The “protecting your super” bill was passed by the Senate, after the Coalition agreed to amendments made to the bill by the Australian Greens, including a major change to a part of the bill that related to insurance arrangements in super.
Part of the bill was intended to change life insurance, income protection or total and permanent disability insurance in super to an opt-in basis for those under the age of 25, those with balances below $6,000 or accounts that have not received a contribution for 13 months and are inactive.
The Greens, however, said that insurance should continue to be offered on an opt-out basis for all members.
Greens Senator Peter Whish-Wilson said that the Greens did not agree with the premise that people under 25 do not need life cover and are less likely to become permanently sick or injured.
“Those under 25 who would most benefit from life insurance are likely to be the most vulnerable, have kids younger or be lower down the socioeconomic spectrum in Australia,” Mr Whish-Wilson said.
“Blue-collar unions and associated industry super funds strongly support insurance being retained as opt-out for default funds.”
He said that a blue-collar worker is more likely to be “running a ladder up the side of a house on the weekend”, and therefore, this cohort of policyholders are at a higher risk of injury and death.
The Greens also had issues with the definition of “inactivity” applying to schedules 2 and 3.
“The main issue is that defining it at 13 months would inadvertently capture parents on parental leave.
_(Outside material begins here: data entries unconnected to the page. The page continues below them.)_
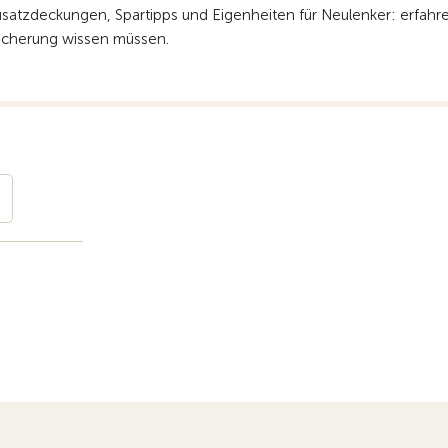
satzdeckungen, Spartipps und Eigenheiten für Neulenker: erfahren 
sicherung wissen müssen.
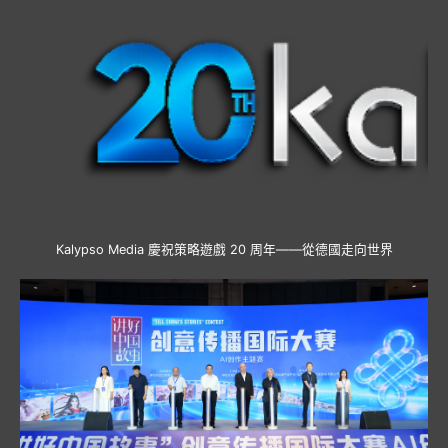
Kalypso Media 慶祝策略遊戲 20 周年——從德國走向世界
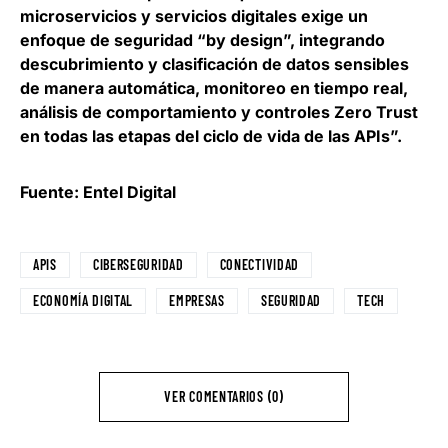
microservicios y servicios digitales exige un
enfoque de seguridad “by design”, integrando
descubrimiento y clasificación de datos sensibles
de manera automática, monitoreo en tiempo real,
análisis de comportamiento y controles Zero Trust
en todas las etapas del ciclo de vida de las APIs”.
Fuente: Entel Digital
APIS
CIBERSEGURIDAD
CONECTIVIDAD
ECONOMÍA DIGITAL
EMPRESAS
SEGURIDAD
TECH
VER COMENTARIOS (0)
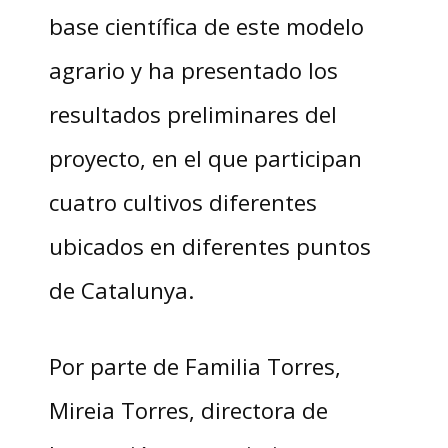
base científica de este modelo
agrario y ha presentado los
resultados preliminares del
proyecto, en el que participan
cuatro cultivos diferentes
ubicados en diferentes puntos
de Catalunya.
Por parte de Familia Torres,
Mireia Torres, directora de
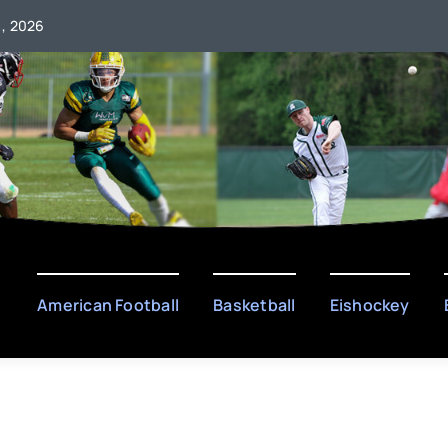
 , 2026
American Football
Basketball
Eishockey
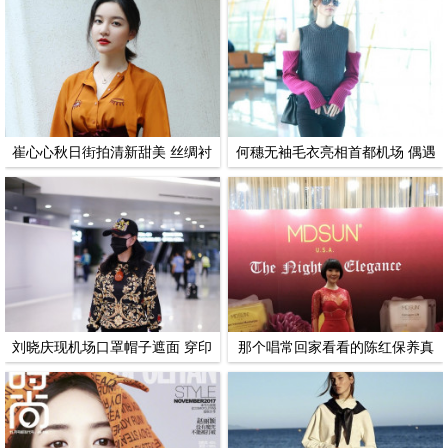
崔心心秋日街拍清新甜美 丝绸衬
何穗无袖毛衣亮相首都机场 偶遇
衣搭阔腿裤尽显优雅气质
赵英俊被逗笑
刘晓庆现机场口罩帽子遮面 穿印
那个唱常回家看看的陈红保养真
花衫戴超大玉佩“贵不可言”
好 完全看不出49岁了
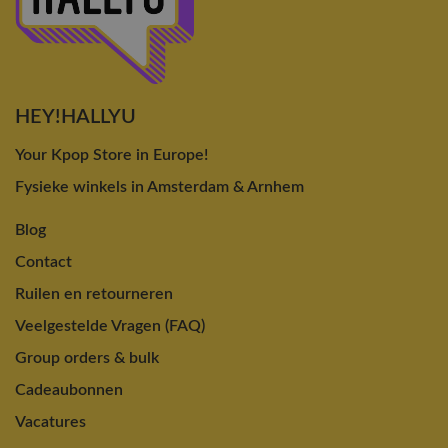
HEY!HALLYU
Your Kpop Store in Europe!
Fysieke winkels in Amsterdam & Arnhem
Blog
Contact
Ruilen en retourneren
Veelgestelde Vragen (FAQ)
Group orders & bulk
Cadeaubonnen
Vacatures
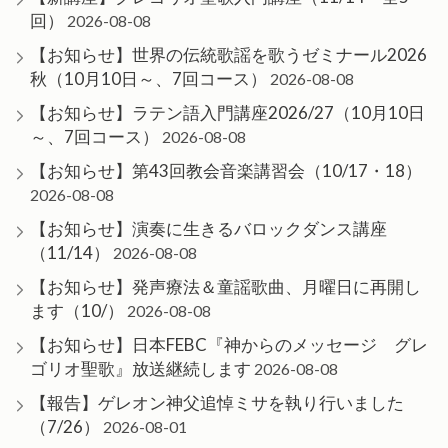
回）
2026-08-08
【お知らせ】世界の伝統歌謡を歌うゼミナール2026
秋（10月10日～、7回コース）
2026-08-08
【お知らせ】ラテン語入門講座2026/27（10月10日
～、7回コース）
2026-08-08
【お知らせ】第43回教会音楽講習会（10/17・18）
2026-08-08
【お知らせ】演奏に生きるバロックダンス講座
（11/14）
2026-08-08
【お知らせ】発声療法＆童謡歌曲、月曜日に再開し
ます（10/）
2026-08-08
【お知らせ】日本FEBC『神からのメッセージ グレ
ゴリオ聖歌』放送継続します
2026-08-08
【報告】ゲレオン神父追悼ミサを執り行いました
（7/26）
2026-08-01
The other issue is that people might engage with their superannuation fund, for example, by changing their policy settings, yet still be considered inactive,” Mr Whish-Wilson said.
A positive move?
Verante director Liam Shorte said that the decision not to proceed with the changes to insurance cover that were originally contained in the bill may be a positive given the high rates of death and total and permanent disability among males under the age of 25.
Mr Shorte said that where an adult child becomes disabled without any insurance cover, this can destroy the retirement savings of the parents who are usually left to care for them.
“It is often the biggest risk to a well-planned retirement,” he said.
Mr Shorte also noted that, often, parents will be willing to stump up the annual contribution to help fund the insurance fees taken from the fund.
The Association of Superannuation Funds of Australia also supported the scrapping of the insurance changes for young members, with ASFA chief executive Martin Fahy stating that it would have had an impact across the board, particularly on those in high-risk occupations and for young people with dependents.
“There is clear evidence that insurance in superannuation is one of the most cost and tax-effective options to provide protection, particularly for the young and low-income earners,” Mr Fahy said.
“Many young people have dependents and financial commitments, so in the instance of a tragic event occurring, particularly disablement early in life, having insurance in place is extremely valuable.”
Industry Super Australia, on the other hand, said that it was disappointing that explicit changes intended to protect young and low-balance members from unnecessary insurance were completely dropped from the final bill.
“While additional safeguards were definitely required, removing the provisions completely was not necessary,” it said.
‘Rorts and rip-offs’
When first introducing the bill in June last year, former Minister for Revenue and Financial Services Kelly O’Dwyer said that the raft of measures would help to combat the undue erosion of superannuation balances through excessive fees and inappropriate insurance arrangements and “protect the hard-earned superannuation savings of millions of Australians from rorts and rip-offs”.
Ms O’Dwyer previously said that the changes to insurance in super that originally formed part of the bill would better target default insurance cover and prevent inappropriate erosion of retirement savings by insurance premiums for cover [that] members do not know they have, that goes beyond what they need or which they cannot even claim on.